### What is expected:
Can you quote verbatim every line from the one containing "Spec: line order" up to and including the one containing "-0.020639, 0.649021, 0.332266]]"?

### Supplied records:
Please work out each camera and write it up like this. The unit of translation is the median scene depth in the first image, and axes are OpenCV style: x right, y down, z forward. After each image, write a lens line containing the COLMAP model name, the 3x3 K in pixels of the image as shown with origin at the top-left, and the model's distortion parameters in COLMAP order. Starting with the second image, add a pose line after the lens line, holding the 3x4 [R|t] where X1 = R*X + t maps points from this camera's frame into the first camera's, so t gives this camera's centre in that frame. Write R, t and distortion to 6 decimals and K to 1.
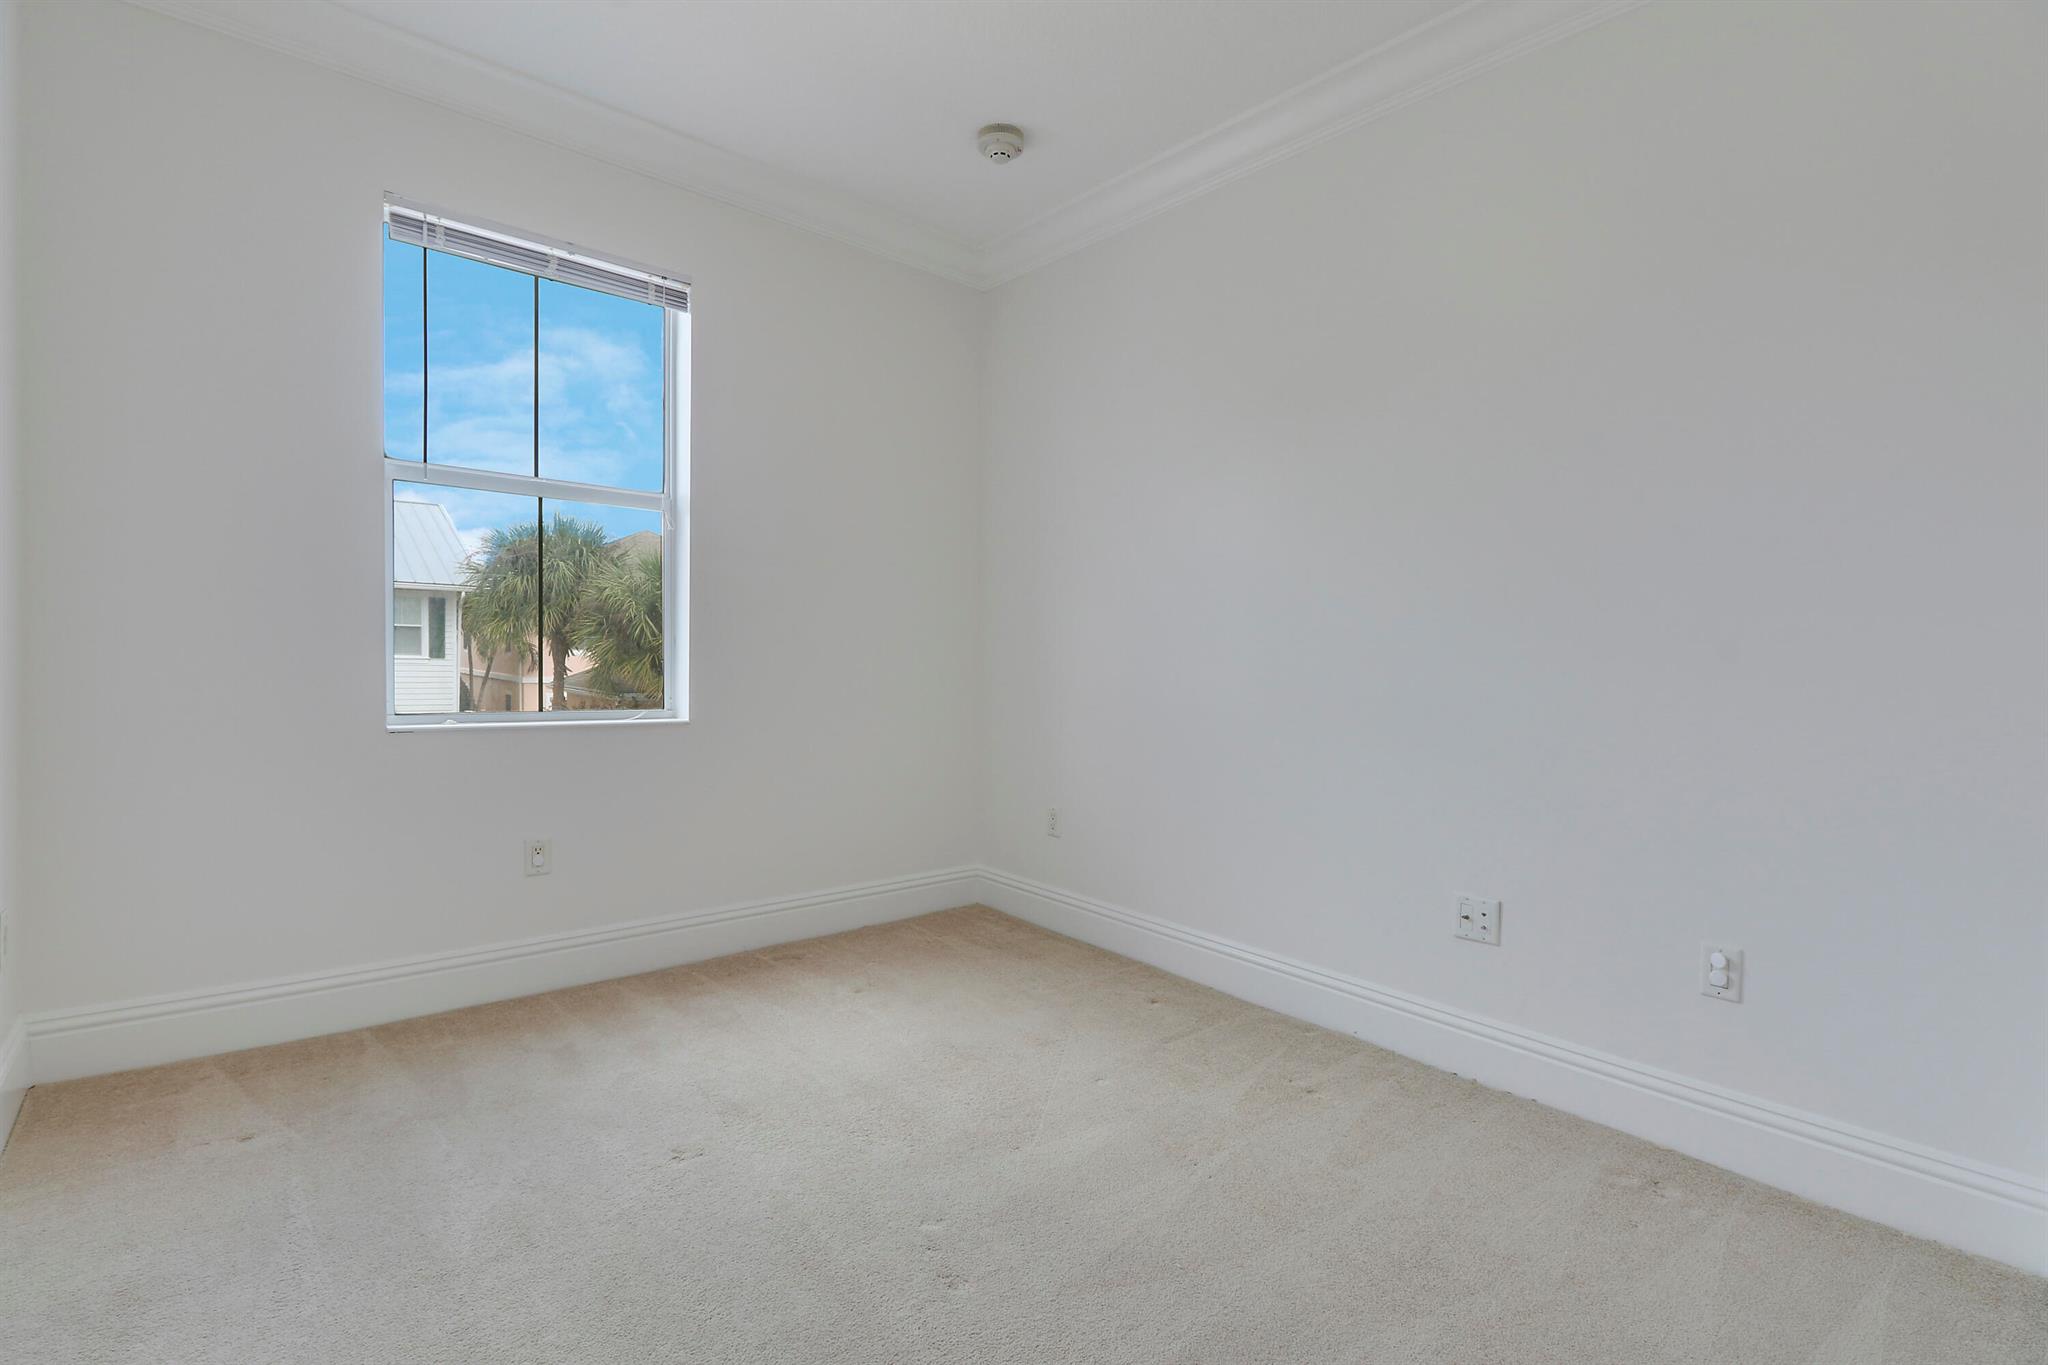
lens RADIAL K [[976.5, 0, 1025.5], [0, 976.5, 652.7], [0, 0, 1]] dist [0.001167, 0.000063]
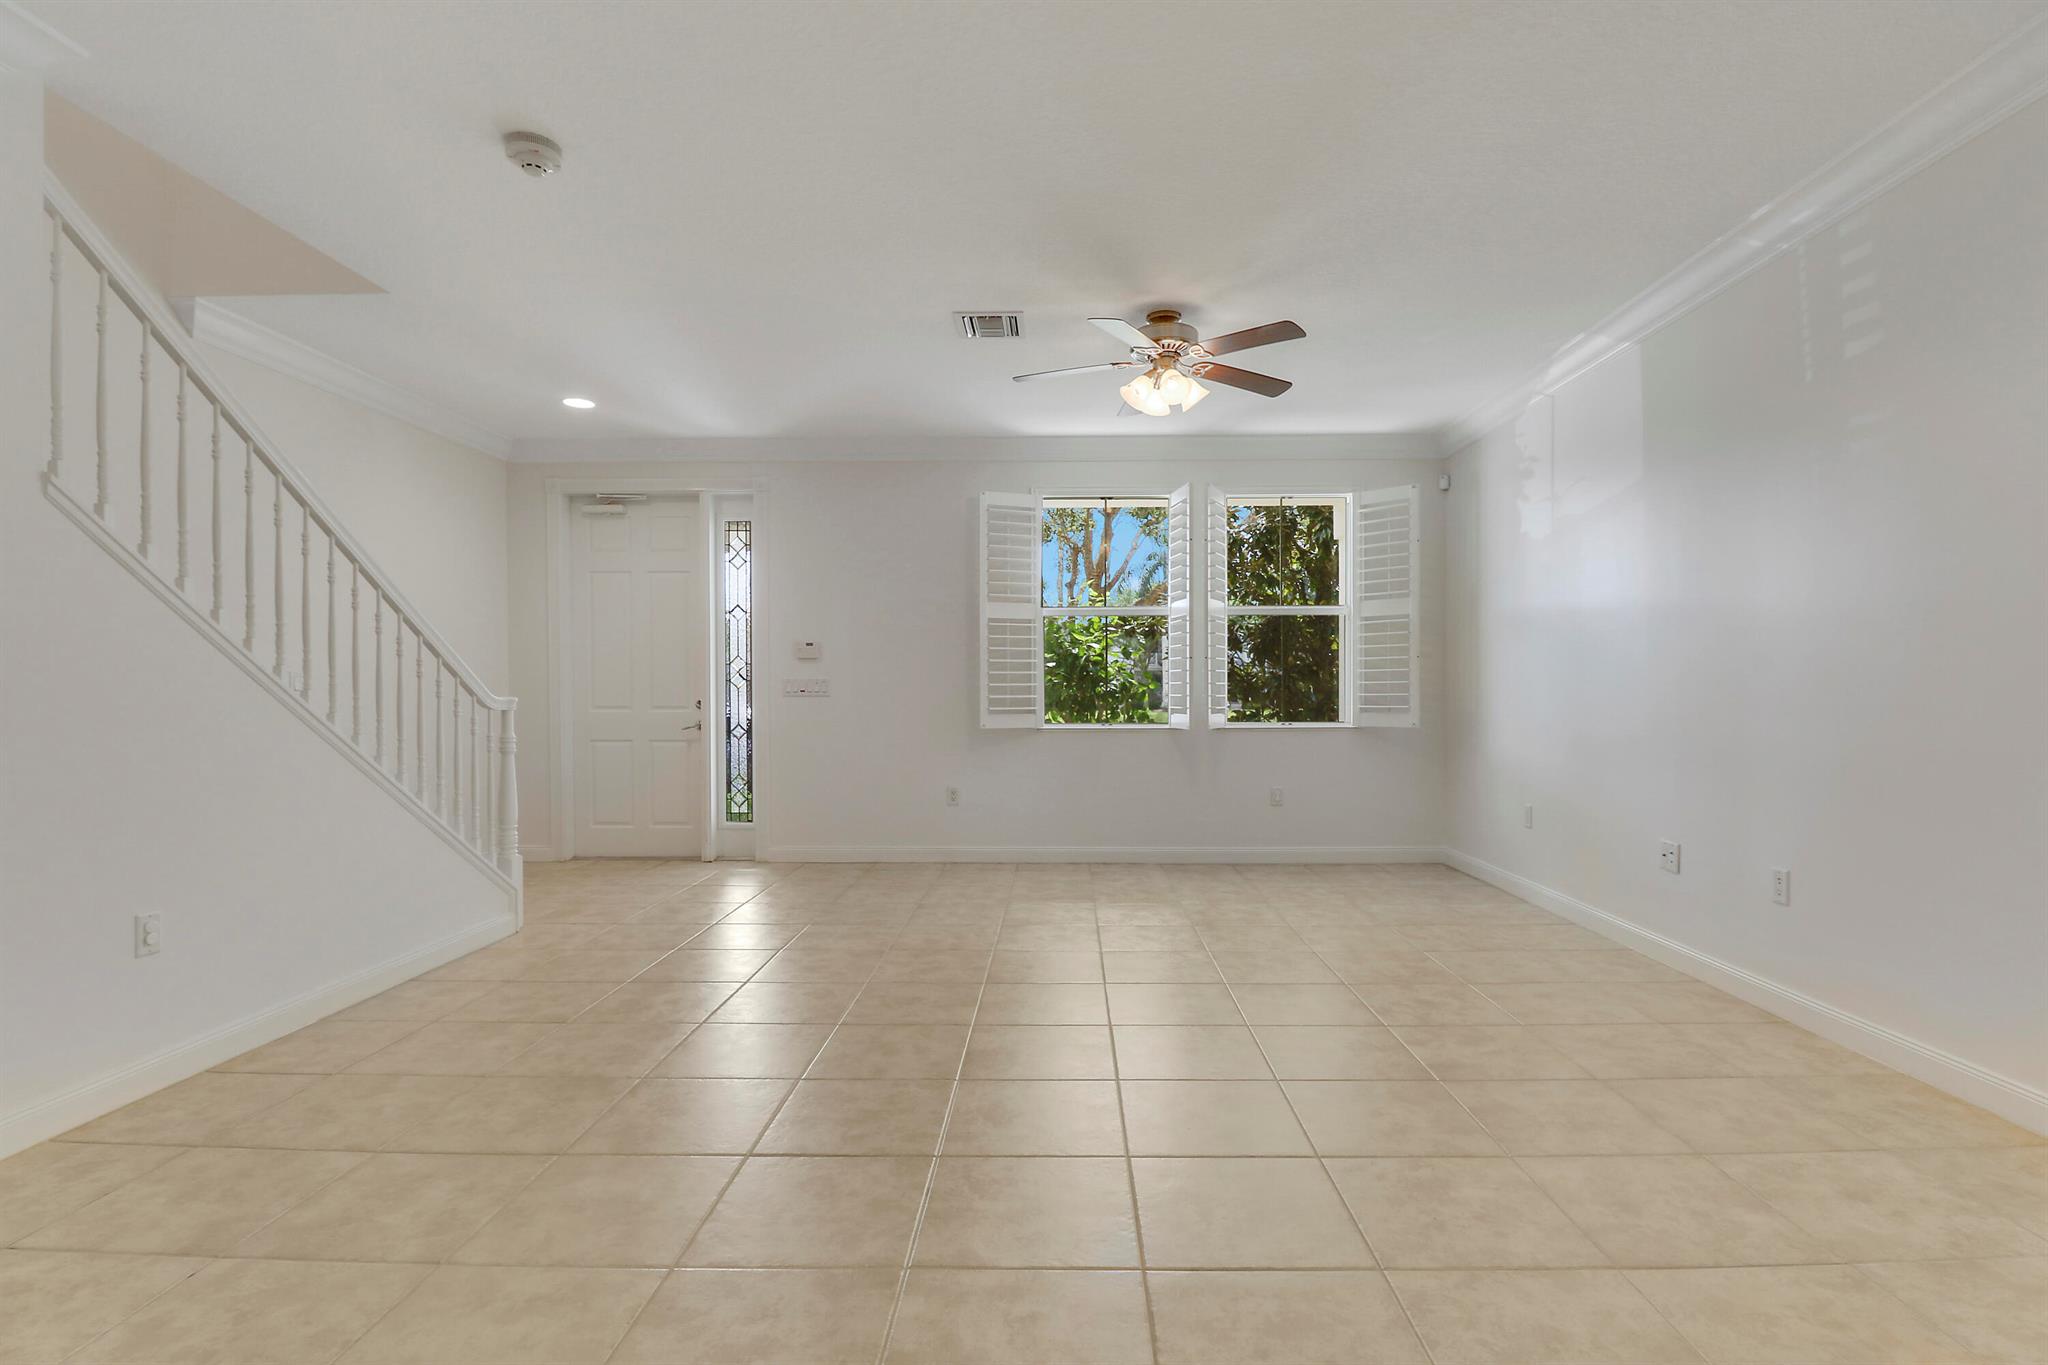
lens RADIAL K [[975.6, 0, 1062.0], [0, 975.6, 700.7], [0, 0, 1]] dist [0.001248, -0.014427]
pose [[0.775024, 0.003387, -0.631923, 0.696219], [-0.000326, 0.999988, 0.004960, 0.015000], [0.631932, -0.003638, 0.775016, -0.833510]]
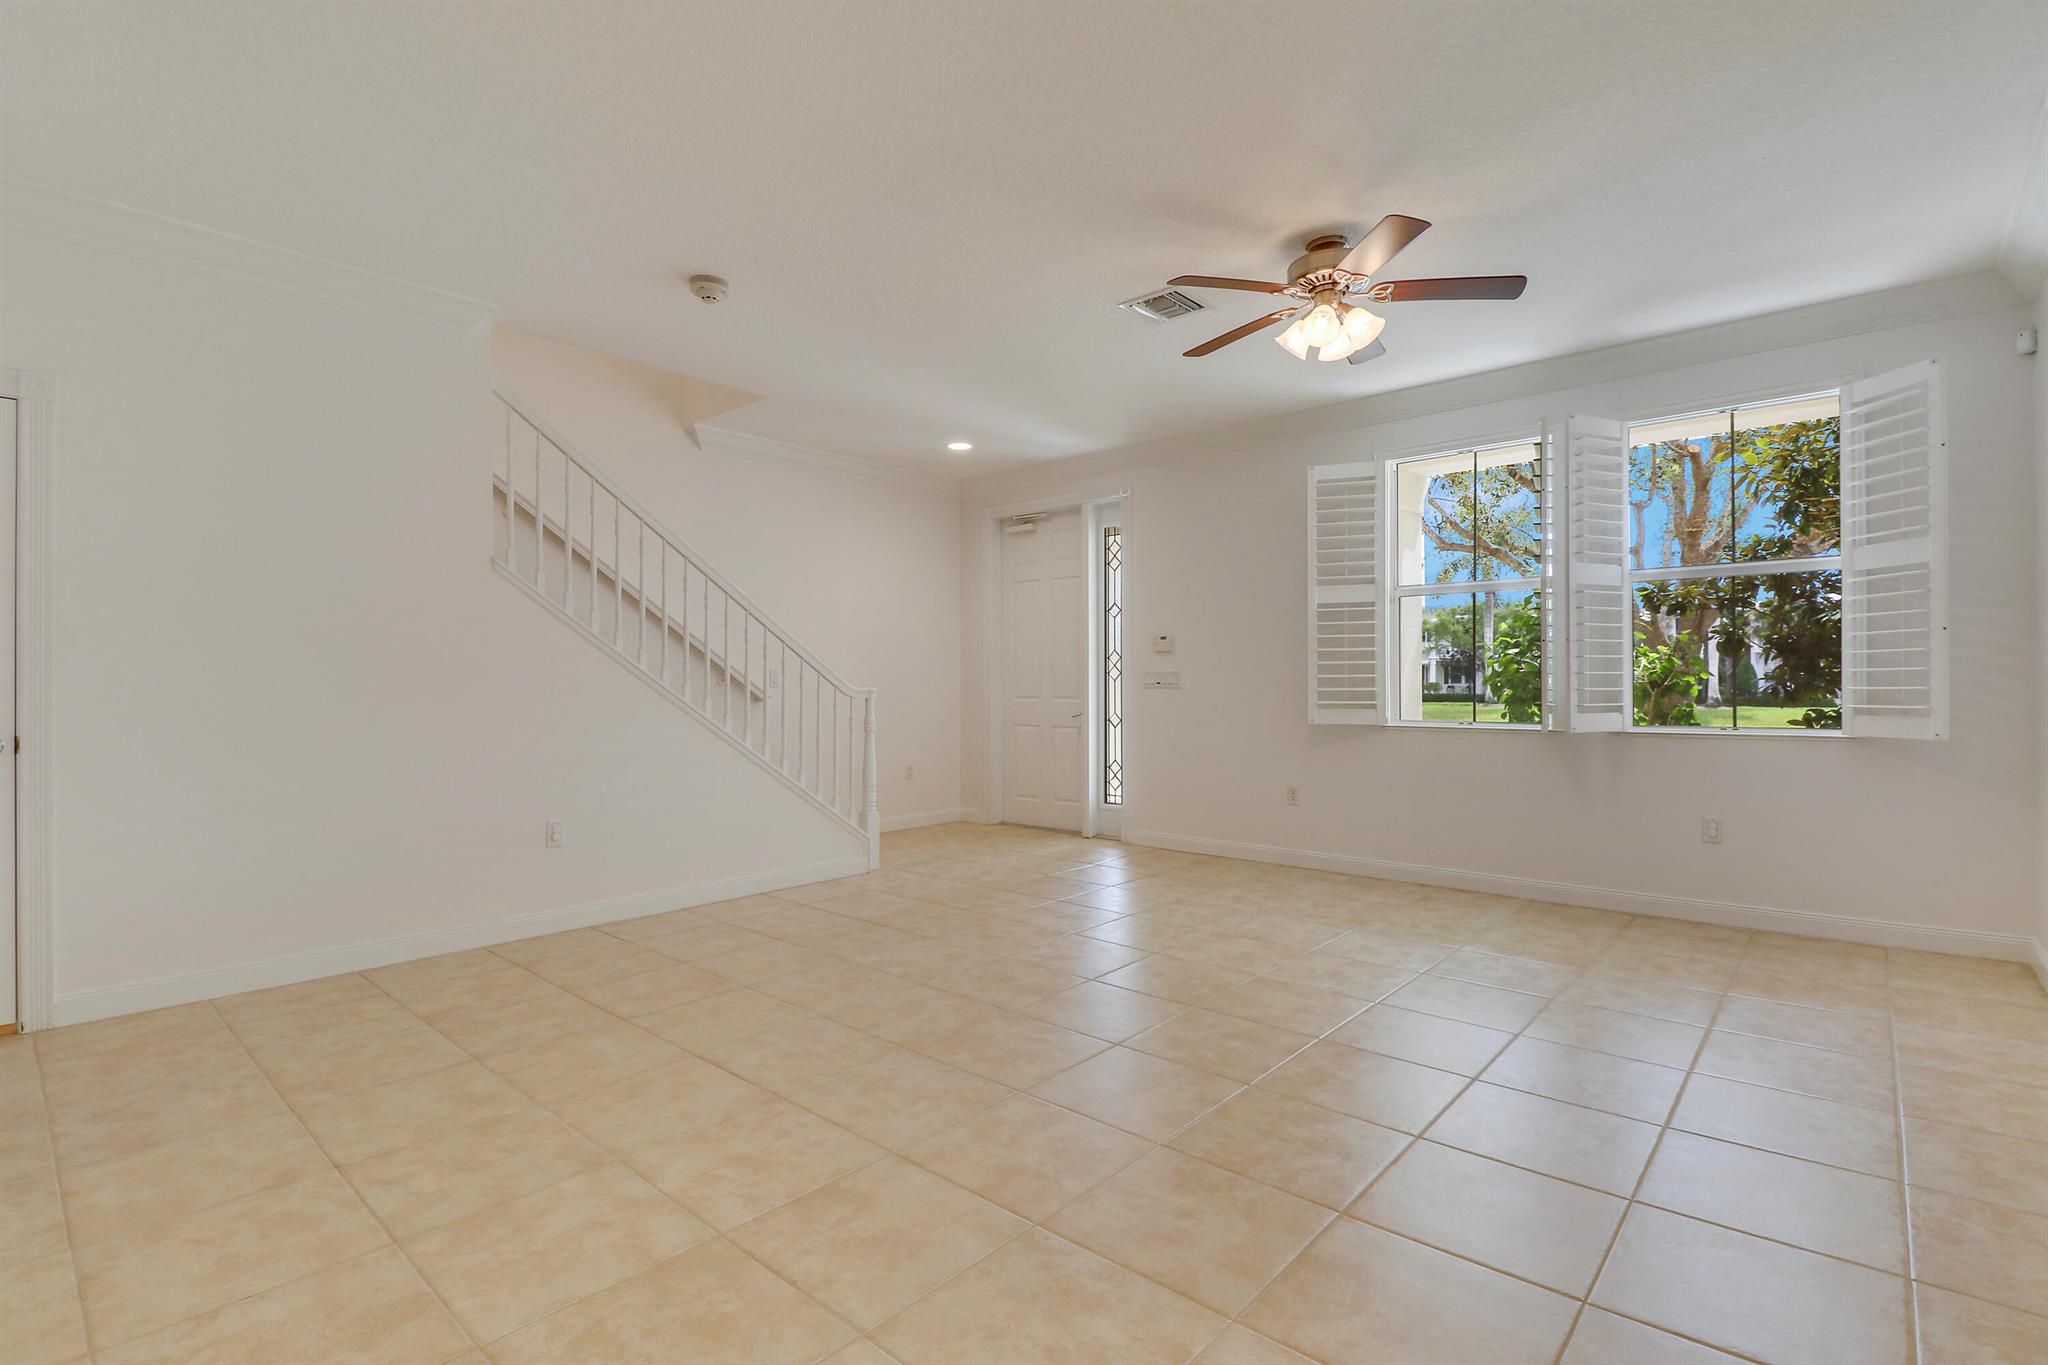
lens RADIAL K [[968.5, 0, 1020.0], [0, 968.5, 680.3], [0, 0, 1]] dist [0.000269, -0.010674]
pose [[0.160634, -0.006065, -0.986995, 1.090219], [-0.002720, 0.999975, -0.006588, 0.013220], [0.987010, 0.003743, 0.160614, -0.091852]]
==
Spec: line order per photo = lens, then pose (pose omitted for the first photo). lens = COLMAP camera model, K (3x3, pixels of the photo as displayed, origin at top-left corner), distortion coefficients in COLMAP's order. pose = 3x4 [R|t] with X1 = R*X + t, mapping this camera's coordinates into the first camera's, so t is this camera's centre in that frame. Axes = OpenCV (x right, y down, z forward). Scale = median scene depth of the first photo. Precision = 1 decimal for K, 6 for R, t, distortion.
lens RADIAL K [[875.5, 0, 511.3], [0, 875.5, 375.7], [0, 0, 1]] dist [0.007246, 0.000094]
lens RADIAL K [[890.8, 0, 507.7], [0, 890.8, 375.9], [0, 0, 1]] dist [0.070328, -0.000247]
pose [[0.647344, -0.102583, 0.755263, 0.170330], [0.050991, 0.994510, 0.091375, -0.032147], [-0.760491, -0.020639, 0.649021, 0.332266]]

### Result of the exercise:
Spec: line order per photo = lens, then pose (pose omitted for the first photo). lens = COLMAP camera model, K (3x3, pixels of the photo as displayed, origin at top-left corner), distortion coefficients in COLMAP's order. pose = 3x4 [R|t] with X1 = R*X + t, mapping this camera's coordinates into the first camera's, so t is this camera's centre in that frame. Axes = OpenCV (x right, y down, z forward). Scale = median scene depth of the first photo. Precision = 1 decimal for K, 6 for R, t, distortion.
lens RADIAL K [[875.5, 0, 511.3], [0, 875.5, 375.7], [0, 0, 1]] dist [0.007246, 0.000094]
lens RADIAL K [[890.8, 0, 507.7], [0, 890.8, 375.9], [0, 0, 1]] dist [0.070328, -0.000247]
pose [[0.647344, -0.102583, 0.755263, 0.170330], [0.050991, 0.994510, 0.091375, -0.032147], [-0.760491, -0.020639, 0.649021, 0.332266]]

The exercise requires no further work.